Il est l'incarnation de la génération
« bling-bling ». Celle que Nicolas Sarkozy a porté aux
nues et au pouvoir. Devant la XIe chambre du tribunal correctionnel
de Paris, Boris Boillon n'a rien perdu de sa superbe. Costume chic
sur un corps musclé - dont chacun se souvient pour l'avoir vu en
slip de bain lorsqu'il était ambassadeur en Tunisie -, il se défend
avec arrogance, coupe la parole et multiplie les injonctions. « Je
suis un grand sportif, j'aime sortir de ma zone de confort »,
lance t-il au président du tribunal, Peimane Ghaleh-Marzban, qui lui
demande pourquoi il a quitté la fonction publique pour se lancer
dans le privé. En réalité, l'ancien conseiller diplomatique de
Nicolas Sarkozy a fui le quai d'Orsay à l'arrivée de François
Hollande. Celui qui a fait sienne la devise d'Henri Bergson « Il
faut agir en homme de pensée et penser en homme d'action »
craignait de végéter dans un placard.
Le voici donc businessman en Irak.
Pourquoi ce pays ? interroge le président. « Ma valeur
ajoutée est d'aller dans les endroits difficiles, de mériter le
salaire de la peur ». Sous la signature de sa nouvelle société,
Boris Boillon mentionne « ancien ambassadeur ». « Vous
avez beaucoup de mal avec la notion de conflit d'intérêt »,
le tacle le procureur de la République, qui dit ne pas comprendre
son rôle « nébuleux » en Irak. « Le commerce est
une autre façon de servir mon pays, j'aidais les entreprises à
s'implanter, explique celui qui maîtrise parfaitement l'arabe.

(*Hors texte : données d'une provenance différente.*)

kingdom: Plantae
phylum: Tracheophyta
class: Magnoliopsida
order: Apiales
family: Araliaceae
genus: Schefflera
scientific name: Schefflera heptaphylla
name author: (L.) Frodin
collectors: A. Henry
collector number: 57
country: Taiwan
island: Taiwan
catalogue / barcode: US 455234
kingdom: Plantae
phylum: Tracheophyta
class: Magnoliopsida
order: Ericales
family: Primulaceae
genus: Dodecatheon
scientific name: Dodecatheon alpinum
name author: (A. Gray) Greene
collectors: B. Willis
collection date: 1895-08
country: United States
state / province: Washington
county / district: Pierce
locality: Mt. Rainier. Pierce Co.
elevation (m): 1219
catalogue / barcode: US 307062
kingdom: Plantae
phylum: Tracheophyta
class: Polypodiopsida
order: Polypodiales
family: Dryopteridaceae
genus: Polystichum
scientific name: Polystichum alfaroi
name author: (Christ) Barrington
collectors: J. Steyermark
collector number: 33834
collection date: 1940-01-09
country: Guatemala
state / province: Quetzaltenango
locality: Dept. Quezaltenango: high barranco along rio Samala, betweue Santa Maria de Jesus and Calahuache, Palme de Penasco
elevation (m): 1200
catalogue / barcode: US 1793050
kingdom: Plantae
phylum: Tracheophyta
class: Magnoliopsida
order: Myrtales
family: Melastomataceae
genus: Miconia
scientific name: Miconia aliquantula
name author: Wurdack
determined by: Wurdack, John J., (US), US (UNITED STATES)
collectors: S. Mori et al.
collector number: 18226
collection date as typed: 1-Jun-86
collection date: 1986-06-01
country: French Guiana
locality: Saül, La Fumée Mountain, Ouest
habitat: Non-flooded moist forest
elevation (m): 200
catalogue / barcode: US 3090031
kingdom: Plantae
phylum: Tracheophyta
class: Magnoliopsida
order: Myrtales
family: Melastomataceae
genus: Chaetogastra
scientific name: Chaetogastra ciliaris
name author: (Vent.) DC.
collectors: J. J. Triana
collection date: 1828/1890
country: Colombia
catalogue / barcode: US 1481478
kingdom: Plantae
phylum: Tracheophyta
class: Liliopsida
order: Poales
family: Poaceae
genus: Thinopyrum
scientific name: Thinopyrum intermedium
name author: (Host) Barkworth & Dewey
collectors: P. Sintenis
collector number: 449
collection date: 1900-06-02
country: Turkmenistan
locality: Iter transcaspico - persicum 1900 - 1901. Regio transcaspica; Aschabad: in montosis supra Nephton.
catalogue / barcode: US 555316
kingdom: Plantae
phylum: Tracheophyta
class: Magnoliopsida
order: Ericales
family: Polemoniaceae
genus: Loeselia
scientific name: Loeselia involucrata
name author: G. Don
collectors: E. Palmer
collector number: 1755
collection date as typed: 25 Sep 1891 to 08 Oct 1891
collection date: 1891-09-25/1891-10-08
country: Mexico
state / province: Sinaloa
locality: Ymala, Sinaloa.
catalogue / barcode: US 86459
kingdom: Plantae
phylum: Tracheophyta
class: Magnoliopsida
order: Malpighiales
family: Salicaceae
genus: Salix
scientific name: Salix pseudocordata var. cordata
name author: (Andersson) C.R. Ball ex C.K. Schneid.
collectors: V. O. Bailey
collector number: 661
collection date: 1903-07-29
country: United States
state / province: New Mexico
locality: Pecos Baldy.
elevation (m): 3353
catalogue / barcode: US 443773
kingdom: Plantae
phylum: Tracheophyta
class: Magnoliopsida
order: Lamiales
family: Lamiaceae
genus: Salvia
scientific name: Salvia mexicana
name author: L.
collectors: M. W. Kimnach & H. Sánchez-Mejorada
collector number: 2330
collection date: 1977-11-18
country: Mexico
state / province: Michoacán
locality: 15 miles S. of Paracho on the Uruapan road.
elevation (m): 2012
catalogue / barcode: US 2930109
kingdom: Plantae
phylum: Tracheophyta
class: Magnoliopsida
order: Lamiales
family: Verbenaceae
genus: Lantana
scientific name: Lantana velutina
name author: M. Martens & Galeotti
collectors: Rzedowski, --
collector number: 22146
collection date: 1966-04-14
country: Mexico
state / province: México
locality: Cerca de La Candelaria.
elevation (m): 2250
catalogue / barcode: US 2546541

En
2012, l'Irak sortait de la guerre civile, il fallait du pain et des
jeux pour le peuple. » A Nassiriya, dans le Sud du pays, il dit
aider à la construction d'un stade olympique de 30 000 places en
mettant en relation maîtres d’œuvre et intermédiaires locaux.
Mais pour Boris Boillon, tout s'écroule
le 31 juillet 2013, sur le quai numéro 8 de la Gare du Nord, alors
qu'il est sur le point d'embarquer dans un train pour Bruxelles. Aux
douaniers qui lui demandent s'il doit déclarer des sommes
supérieures à 10 000 euros, il répond « non ». La
fouille de son sac révèle pourtant 350 000 euros et 40 000 dollars
en billets de banque. Ses revenus gagnés à Nassiriya assure Boris
Boillon devant le tribunal en mettant en cause les défaillances du
système bancaires irakien où tout est payé en liquide. « Si
c'était à refaire, je le referai, je ne vois vraiment pas comment
j'aurais pu faire autrement ». L'ancien ambassadeur rapatrie
clandestinement cet argent par avion en France avant de le cacher
dans un studio parisien et même dans un trou creusé près de sa
cave. « Je me suis fait une montagne de cet acte simple :
mettre cet argent qui me brûlait les mains dans une banque. J'étais
comme une poule autour d'un couteau. »
Des « regrets nombrilistes »
pour le procureur de la République qui a requis hier matin 18 mois
de prison avec sursis assortis d'une interdiction d'exercer toute
fonction publique et commerciale pendant cinq ans. A la barre, Boris
Boillon a expliqué avoir cessé toute activité en Irak en septembre
2014 après l'arrivée de Daech. « Tout mes projets ont été
stoppés, une perte gigantesque pour moi. » Il a réintégré
le quai d'Orsay, où il effectue des missions diplomatiques
ponctuelles. Sur les rives de l'Euphrate, le stade de Nassiriya est
lui toujours en friche. Le chantier a été définitivement arrêté
en 2015, alors que 70% du bâtiment avait été construit.